── RECORDS TO PROCESS ──

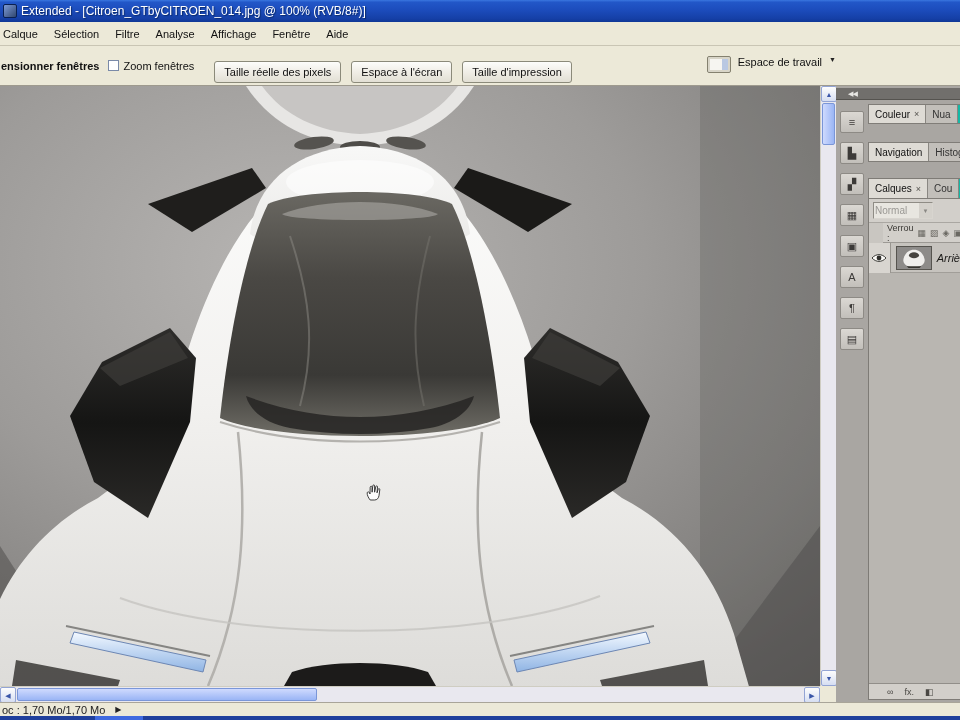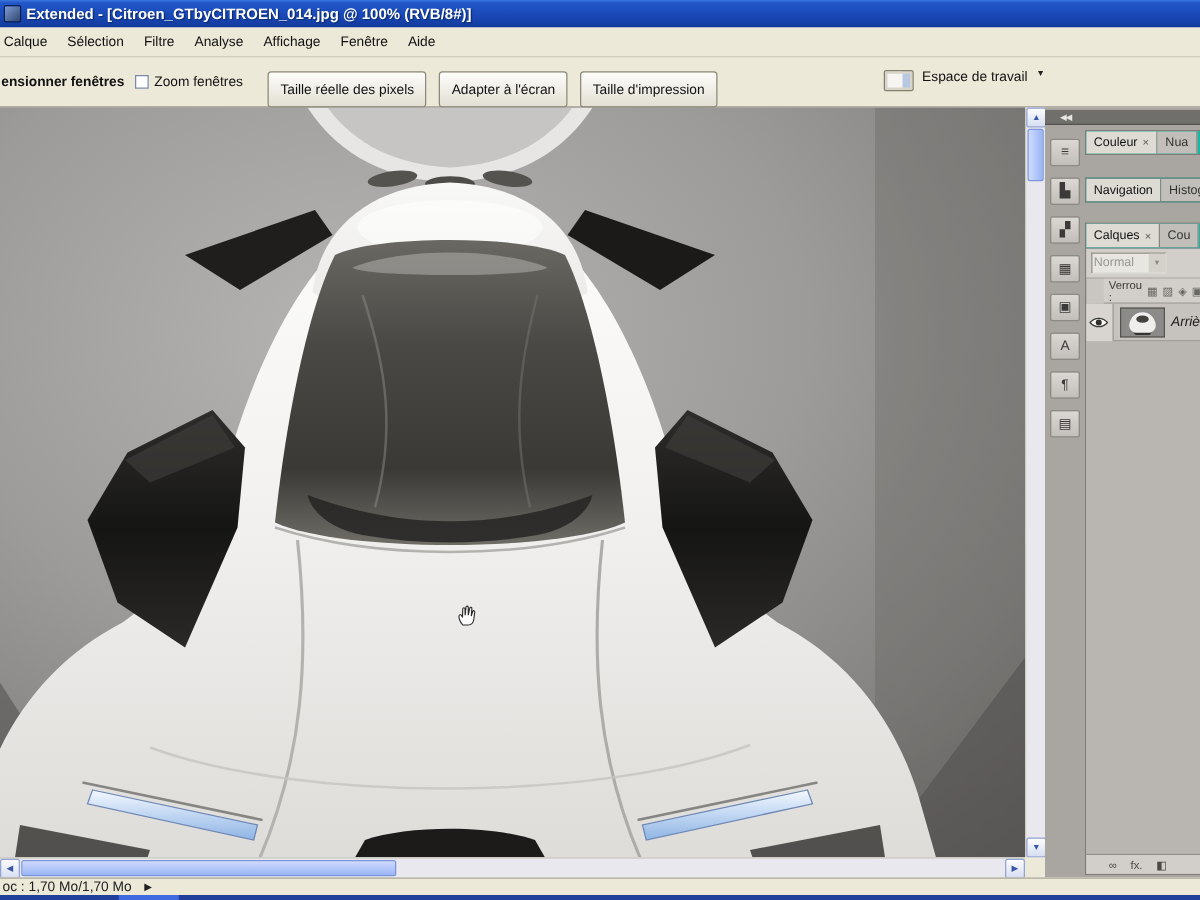--- a/index.html
+++ b/index.html
@@ -5,35 +5,35 @@
   html,body{margin:0;padding:0;background:#444;}
   *{box-sizing:border-box;font-family:"Liberation Sans",sans-serif;}
   .window{position:relative;width:960px;height:720px;overflow:hidden;background:var(--chrome-gray,#ece9d8);user-select:none;}
 
   
   .titlebar{position:absolute;left:0;top:0;width:960px;height:22px;
     background:linear-gradient(180deg,var(--titlebar-blue-top,#3a77e0) 0%,#2257c8 10%,#1c4cbc 45%,#153fa6 85%,var(--titlebar-blue-bottom,#0f3796) 100%);
     display:flex;align-items:center;padding-left:3px;}
   .app-icon{width:14px;height:14px;margin-right:4px;border-radius:2px;
     background:linear-gradient(135deg,#7d9bd6,#30466e);border:1px solid #0a2050;}
-  .title-text{color:#fff;font-size:12px;font-weight:bold;white-space:nowrap;text-shadow:1px 1px 1px #0a2a6a;}
+  .title-text{color:#fff;font-size:12px;font-weight:normal;white-space:nowrap;text-shadow:1px 1px 1px #0a2a6a;}
 
   
   .menubar{position:absolute;left:0;top:22px;width:960px;height:24px;background:var(--chrome-gray,#ece9d8);
     display:flex;align-items:center;border-bottom:1px solid #c9c5b4;}
   .menu-item{font-size:11px;color:#111;padding:4px 8px;white-space:nowrap;cursor:default;}
   .menu-item:first-child{padding-left:3px;}
 
   
   .optionsbar{position:absolute;left:0;top:46px;width:960px;height:40px;background:var(--chrome-gray,#ece9d8);
     border-bottom:1px solid #9e9a8e;display:flex;align-items:center;font-size:11px;color:#111;}
   .opt-label-cut{margin-left:1px;margin-right:9px;white-space:nowrap;font-weight:bold;}
   .opt-check{display:flex;align-items:center;gap:4px;margin-right:20px;white-space:nowrap;}
   .cb{display:inline-block;width:11px;height:11px;background:#fff;border:1px solid #7a8aa8;}
-  .xp-btn{font-size:11px;color:#111;height:29px;padding:0 9px;margin-right:10px;white-space:nowrap;
+  .xp-btn{font-size:11px;color:#111;height:22px;padding:0 9px;margin-right:10px;white-space:nowrap;
     background:linear-gradient(180deg,#fdfdfb,#f1efe8 45%,#e2dfd4);border:1px solid #8b8a7a;border-radius:3px;margin-top:12px;}
   .ws-group{position:absolute;right:124px;top:10px;display:flex;align-items:flex-start;gap:7px;cursor:default;}
   .ws-icon{display:inline-block;width:24px;height:17px;background:#f6f5f1;border:1px solid #84816f;border-radius:2px;
     box-shadow:inset 0 0 0 2px #d8d5c8, inset -8px 0 0 #b9c8e2;}
   .caret{font-size:7px;color:#222;}
 
   
   .main{position:absolute;left:0;top:86px;width:960px;height:616px;}
   .canvas{position:absolute;left:0;top:0;width:820px;height:600px;background:#8f8d8b;overflow:hidden;}
   .canvas svg{display:block;}
@@ -112,21 +112,21 @@
     <span class="menu-item">Aide</span>
   </div>
 
   <div class="optionsbar">
     <span class="opt-label-cut">ensionner fenêtres</span>
     <span class="opt-check">
       <span class="cb"></span>
       <span>Zoom fenêtres</span>
     </span>
     <button class="xp-btn">Taille réelle des pixels</button>
-    <button class="xp-btn">Adapter à l'écran</button>
+    <button class="xp-btn">Espace à l'écran</button>
     <button class="xp-btn">Taille d'impression</button>
     <span class="ws-group">
       <span class="ws-icon"></span>
       <span>Espace de travail</span>
       <span class="caret">▼</span>
     </span>
   </div>
 
   <div class="main">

───

- **ASSIGNED TASK**: The job here is to write out the records exactly, pictures excluded.

- **TASK SOLUTION**:
--- a/index.html
+++ b/index.html
@@ -5,35 +5,35 @@
   html,body{margin:0;padding:0;background:#444;}
   *{box-sizing:border-box;font-family:"Liberation Sans",sans-serif;}
   .window{position:relative;width:960px;height:720px;overflow:hidden;background:var(--chrome-gray,#ece9d8);user-select:none;}
 
   
   .titlebar{position:absolute;left:0;top:0;width:960px;height:22px;
     background:linear-gradient(180deg,var(--titlebar-blue-top,#3a77e0) 0%,#2257c8 10%,#1c4cbc 45%,#153fa6 85%,var(--titlebar-blue-bottom,#0f3796) 100%);
     display:flex;align-items:center;padding-left:3px;}
   .app-icon{width:14px;height:14px;margin-right:4px;border-radius:2px;
     background:linear-gradient(135deg,#7d9bd6,#30466e);border:1px solid #0a2050;}
-  .title-text{color:#fff;font-size:12px;font-weight:bold;white-space:nowrap;text-shadow:1px 1px 1px #0a2a6a;}
+  .title-text{color:#fff;font-size:12px;font-weight:normal;white-space:nowrap;text-shadow:1px 1px 1px #0a2a6a;}
 
   
   .menubar{position:absolute;left:0;top:22px;width:960px;height:24px;background:var(--chrome-gray,#ece9d8);
     display:flex;align-items:center;border-bottom:1px solid #c9c5b4;}
   .menu-item{font-size:11px;color:#111;padding:4px 8px;white-space:nowrap;cursor:default;}
   .menu-item:first-child{padding-left:3px;}
 
   
   .optionsbar{position:absolute;left:0;top:46px;width:960px;height:40px;background:var(--chrome-gray,#ece9d8);
     border-bottom:1px solid #9e9a8e;display:flex;align-items:center;font-size:11px;color:#111;}
   .opt-label-cut{margin-left:1px;margin-right:9px;white-space:nowrap;font-weight:bold;}
   .opt-check{display:flex;align-items:center;gap:4px;margin-right:20px;white-space:nowrap;}
   .cb{display:inline-block;width:11px;height:11px;background:#fff;border:1px solid #7a8aa8;}
-  .xp-btn{font-size:11px;color:#111;height:29px;padding:0 9px;margin-right:10px;white-space:nowrap;
+  .xp-btn{font-size:11px;color:#111;height:22px;padding:0 9px;margin-right:10px;white-space:nowrap;
     background:linear-gradient(180deg,#fdfdfb,#f1efe8 45%,#e2dfd4);border:1px solid #8b8a7a;border-radius:3px;margin-top:12px;}
   .ws-group{position:absolute;right:124px;top:10px;display:flex;align-items:flex-start;gap:7px;cursor:default;}
   .ws-icon{display:inline-block;width:24px;height:17px;background:#f6f5f1;border:1px solid #84816f;border-radius:2px;
     box-shadow:inset 0 0 0 2px #d8d5c8, inset -8px 0 0 #b9c8e2;}
   .caret{font-size:7px;color:#222;}
 
   
   .main{position:absolute;left:0;top:86px;width:960px;height:616px;}
   .canvas{position:absolute;left:0;top:0;width:820px;height:600px;background:#8f8d8b;overflow:hidden;}
   .canvas svg{display:block;}
@@ -112,21 +112,21 @@
     <span class="menu-item">Aide</span>
   </div>
 
   <div class="optionsbar">
     <span class="opt-label-cut">ensionner fenêtres</span>
     <span class="opt-check">
       <span class="cb"></span>
       <span>Zoom fenêtres</span>
     </span>
     <button class="xp-btn">Taille réelle des pixels</button>
-    <button class="xp-btn">Adapter à l'écran</button>
+    <button class="xp-btn">Espace à l'écran</button>
     <button class="xp-btn">Taille d'impression</button>
     <span class="ws-group">
       <span class="ws-icon"></span>
       <span>Espace de travail</span>
       <span class="caret">▼</span>
     </span>
   </div>
 
   <div class="main">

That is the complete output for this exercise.